Dire messages, mixed motivations

4 min read

When political or financial leaders make headline-seeking public forecasts, they are generally guided by two sets of diametrically opposite motivations. Either they wish to win support for a positive predicted event, in order to head off an alternative outcome they deem catastrophic. Or they think the development they are forecasting is extremely negative and want to prevent it happening.

Displaying an example of the first case, Mario Draghi, the European Central Bank president, who clearly has been thinking carefully about his sound bites, said 10 days ago that the ECB will ‘do what we must’ to lift low inflation – foreshadowing further ECB monetary easing on December 3 to counter deflation.

In the contrary textbook example, Mark Rutte, the Dutch prime minister, warned last week that the European Union could collapse like Ancient Rome if it did not act on immigration. ‘As we all know from the Roman Empire, big empires go down if the borders are not well protected’.

These statements share a common denominator. Both seem likely to depress the euro. However Draghi and Rutte must take care. Different audiences may get the motivations mixed up. Lots of people around Europe do not wish the ECB to step up quantitative easing and lower interest rates into further negative territory. They see Draghi’s statement as a fresh sign that the central bank chief is playing with fire in a way that will eventually damage monetary stability.

Equal and opposite considerations apply to Rutte’s statement. Some politicians and their supporters are far from aghast that the prime minster whose country will chair the European Union from January believes it could break up. They will salute Rutte’s prediction as a sign that this should, and possibly will, take place.

The observers who believe that a constant programme of easy money brings negative consequences, and those who would regard a foundering EU with equanimity, often turn out to be the same people. And they may be growing in number.

Weakening the euro, as a means not only of raising inflation closer to the mandated 2%, but also of stimulating the euro economy, has appeared to be one of the ECB’s overall goals during the past 18 months. Since Draghi made his extraordinary statement on August 7 2014 that ‘other central banks have been reducing their exposure to the euro’, the European single currency has fallen by 20% against the dollar. It looks set to retreat further as the US Federal Reserve raises rates next month.

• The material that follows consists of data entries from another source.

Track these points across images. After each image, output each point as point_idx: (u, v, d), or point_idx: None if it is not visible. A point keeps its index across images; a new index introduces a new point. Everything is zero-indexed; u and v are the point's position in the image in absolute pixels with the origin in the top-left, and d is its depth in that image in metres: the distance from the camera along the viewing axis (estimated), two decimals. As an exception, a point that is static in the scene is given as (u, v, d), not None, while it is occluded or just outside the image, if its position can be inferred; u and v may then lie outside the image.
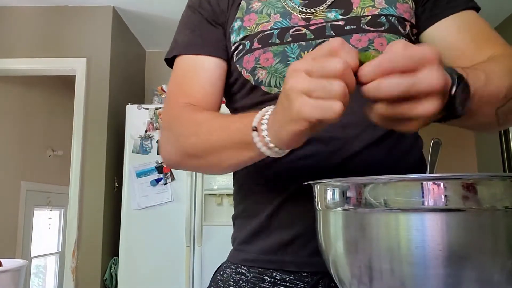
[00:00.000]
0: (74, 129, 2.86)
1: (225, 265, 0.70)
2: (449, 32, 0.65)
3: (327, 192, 0.42)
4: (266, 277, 0.63)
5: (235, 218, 0.74)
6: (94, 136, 2.86)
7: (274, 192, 0.64)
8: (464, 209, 0.35)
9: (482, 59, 0.59)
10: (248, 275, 0.64)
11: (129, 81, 3.38)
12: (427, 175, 0.40)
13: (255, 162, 0.55)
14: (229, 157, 0.55)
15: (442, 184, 0.35)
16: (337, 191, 0.41)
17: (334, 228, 0.42)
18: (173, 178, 2.63)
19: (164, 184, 2.62)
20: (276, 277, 0.62)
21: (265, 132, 0.47)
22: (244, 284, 0.64)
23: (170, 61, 0.73)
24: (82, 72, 2.92)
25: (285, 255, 0.62)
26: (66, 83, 3.60)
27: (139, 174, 2.63)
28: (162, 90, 3.03)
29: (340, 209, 0.40)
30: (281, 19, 0.65)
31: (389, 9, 0.64)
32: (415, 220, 0.35)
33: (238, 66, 0.67)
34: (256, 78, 0.64)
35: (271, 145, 0.47)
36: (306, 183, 0.47)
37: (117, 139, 2.96)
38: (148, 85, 3.68)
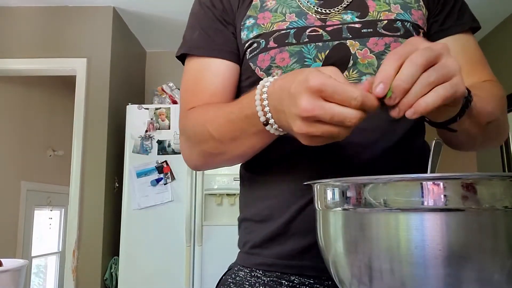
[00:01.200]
0: (74, 129, 2.86)
1: (236, 269, 0.68)
2: (453, 49, 0.66)
3: (327, 192, 0.42)
4: (284, 281, 0.62)
5: (243, 220, 0.71)
6: (94, 136, 2.86)
7: (292, 198, 0.62)
8: (464, 209, 0.35)
9: (472, 81, 0.64)
10: (264, 279, 0.63)
11: (130, 81, 3.38)
12: (427, 175, 0.40)
13: (274, 137, 0.55)
14: (243, 141, 0.56)
15: (441, 184, 0.35)
16: (337, 191, 0.41)
17: (334, 228, 0.42)
18: (173, 178, 2.63)
19: (164, 184, 2.62)
20: (295, 281, 0.61)
21: (273, 127, 0.50)
22: (261, 287, 0.63)
23: (180, 58, 0.73)
24: (83, 72, 2.92)
25: (304, 260, 0.61)
26: (67, 83, 3.60)
27: (139, 174, 2.63)
28: (162, 90, 3.03)
29: (340, 209, 0.40)
30: (296, 18, 0.65)
31: (405, 15, 0.64)
32: (415, 220, 0.35)
33: (251, 64, 0.66)
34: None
35: (279, 130, 0.50)
36: (305, 183, 0.47)
37: (117, 139, 2.96)
38: (148, 85, 3.68)
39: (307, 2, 0.66)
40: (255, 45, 0.65)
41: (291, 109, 0.44)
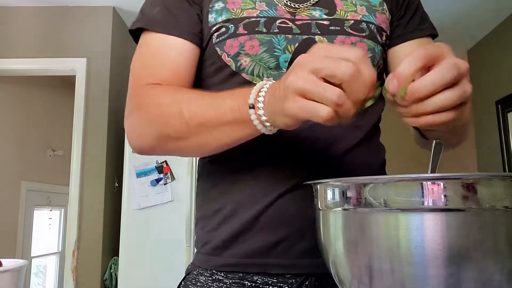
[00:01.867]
0: (74, 129, 2.86)
1: (195, 272, 0.66)
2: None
3: (327, 192, 0.42)
4: (246, 282, 0.60)
5: (202, 217, 0.68)
6: (94, 136, 2.86)
7: (261, 193, 0.61)
8: (464, 209, 0.35)
9: None
10: (227, 281, 0.61)
11: (129, 81, 3.37)
12: (427, 175, 0.40)
13: (247, 140, 0.53)
14: (221, 136, 0.53)
15: (442, 184, 0.35)
16: (337, 191, 0.41)
17: (334, 228, 0.42)
18: (173, 178, 2.63)
19: (164, 184, 2.62)
20: (258, 281, 0.60)
21: (261, 111, 0.47)
22: None
23: (134, 34, 0.68)
24: (82, 72, 2.92)
25: (270, 258, 0.60)
26: (66, 83, 3.60)
27: (139, 174, 2.63)
28: (162, 90, 3.03)
29: (340, 209, 0.40)
30: (267, 8, 0.64)
31: (369, 17, 0.66)
32: (415, 220, 0.35)
33: (218, 48, 0.63)
34: (238, 64, 0.62)
35: (267, 124, 0.48)
36: (306, 182, 0.47)
37: (117, 139, 2.96)
38: (148, 85, 3.67)
39: None
40: (223, 29, 0.63)
41: (286, 89, 0.43)
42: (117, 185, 2.94)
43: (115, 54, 3.05)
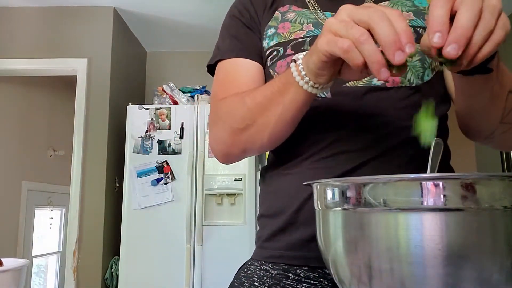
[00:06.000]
0: (75, 129, 2.87)
1: (249, 263, 0.71)
2: None
3: (327, 192, 0.42)
4: (290, 274, 0.64)
5: (260, 217, 0.75)
6: (95, 136, 2.86)
7: (299, 190, 0.65)
8: (463, 208, 0.35)
9: None
10: (273, 272, 0.66)
11: (130, 82, 3.38)
12: (426, 174, 0.40)
13: (299, 108, 0.57)
14: (275, 106, 0.57)
15: (441, 183, 0.35)
16: (336, 190, 0.41)
17: (333, 227, 0.42)
18: (173, 178, 2.63)
19: (165, 184, 2.62)
20: (301, 274, 0.63)
21: (299, 61, 0.52)
22: (268, 280, 0.65)
23: (212, 68, 0.76)
24: (83, 72, 2.93)
25: (310, 251, 0.62)
26: (67, 83, 3.61)
27: (140, 174, 2.63)
28: (163, 90, 3.03)
29: (340, 208, 0.41)
30: (313, 28, 0.69)
31: (417, 21, 0.67)
32: (414, 219, 0.35)
33: (271, 70, 0.70)
34: None
35: (303, 73, 0.51)
36: (305, 183, 0.47)
37: (117, 139, 2.96)
38: (148, 85, 3.68)
39: (323, 15, 0.70)
40: (274, 53, 0.70)
41: (323, 28, 0.47)
42: (117, 185, 2.94)
43: (116, 55, 3.05)
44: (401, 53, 0.40)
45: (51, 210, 4.20)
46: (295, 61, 0.53)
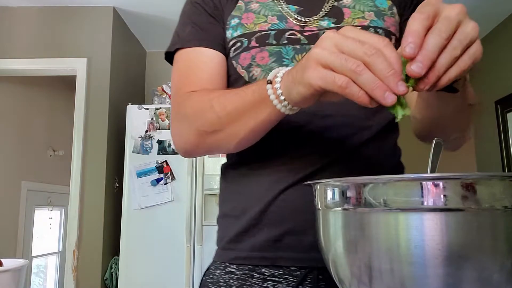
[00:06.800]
0: (74, 129, 2.87)
1: (213, 268, 0.70)
2: None
3: (327, 192, 0.42)
4: (255, 274, 0.64)
5: (221, 217, 0.73)
6: (94, 136, 2.86)
7: (264, 191, 0.65)
8: (463, 208, 0.35)
9: None
10: (238, 273, 0.65)
11: (130, 81, 3.38)
12: (426, 174, 0.40)
13: (271, 124, 0.56)
14: (248, 120, 0.56)
15: (441, 183, 0.35)
16: (336, 191, 0.41)
17: (333, 227, 0.42)
18: (173, 178, 2.63)
19: (165, 184, 2.62)
20: (265, 273, 0.64)
21: (277, 85, 0.50)
22: (235, 283, 0.65)
23: (171, 56, 0.73)
24: (83, 72, 2.92)
25: (277, 251, 0.63)
26: (67, 83, 3.61)
27: (140, 174, 2.63)
28: (163, 90, 3.03)
29: (340, 208, 0.41)
30: (278, 21, 0.69)
31: (378, 22, 0.68)
32: (415, 219, 0.35)
33: (234, 62, 0.69)
34: (250, 75, 0.67)
35: (282, 97, 0.50)
36: (306, 183, 0.47)
37: (117, 139, 2.96)
38: (148, 85, 3.68)
39: (287, 8, 0.70)
40: (238, 44, 0.69)
41: (309, 59, 0.44)
42: (117, 185, 2.94)
43: (115, 54, 3.05)
44: (403, 83, 0.40)
45: (51, 210, 4.20)
46: (270, 82, 0.51)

The ECB president is following a tactic honed to perfection. Draghi labels as likely a controversial future development that has to be agreed by the entirety of the ECB council. This encourages market expectations that it will happen. The prediction becomes self-fulfilling. If the council doesn’t follow suit, financial markets would fall – and the ECB is blamed for triggering instability.

The tactic is aimed at quelling Bundesbank opposition to fresh easing, regarded by many in Germany as well as other conservative Europeans as unnecessary and dangerous. Judging by the Bundesbank’s quiescence in recent days, Draghi’s plans are working, but they may eventually backfire.

Rulers who lose control of borders can lose empires. So can those who lose control over money. Both Draghi’s and Rutte’s messages will be taken seriously, perhaps for reasons they neither anticipate nor favour. It would be an ironical lesson in the use of rhetoric in public statements if both men ended up not preventing but hastening dire outcomes they wish fervently to avoid.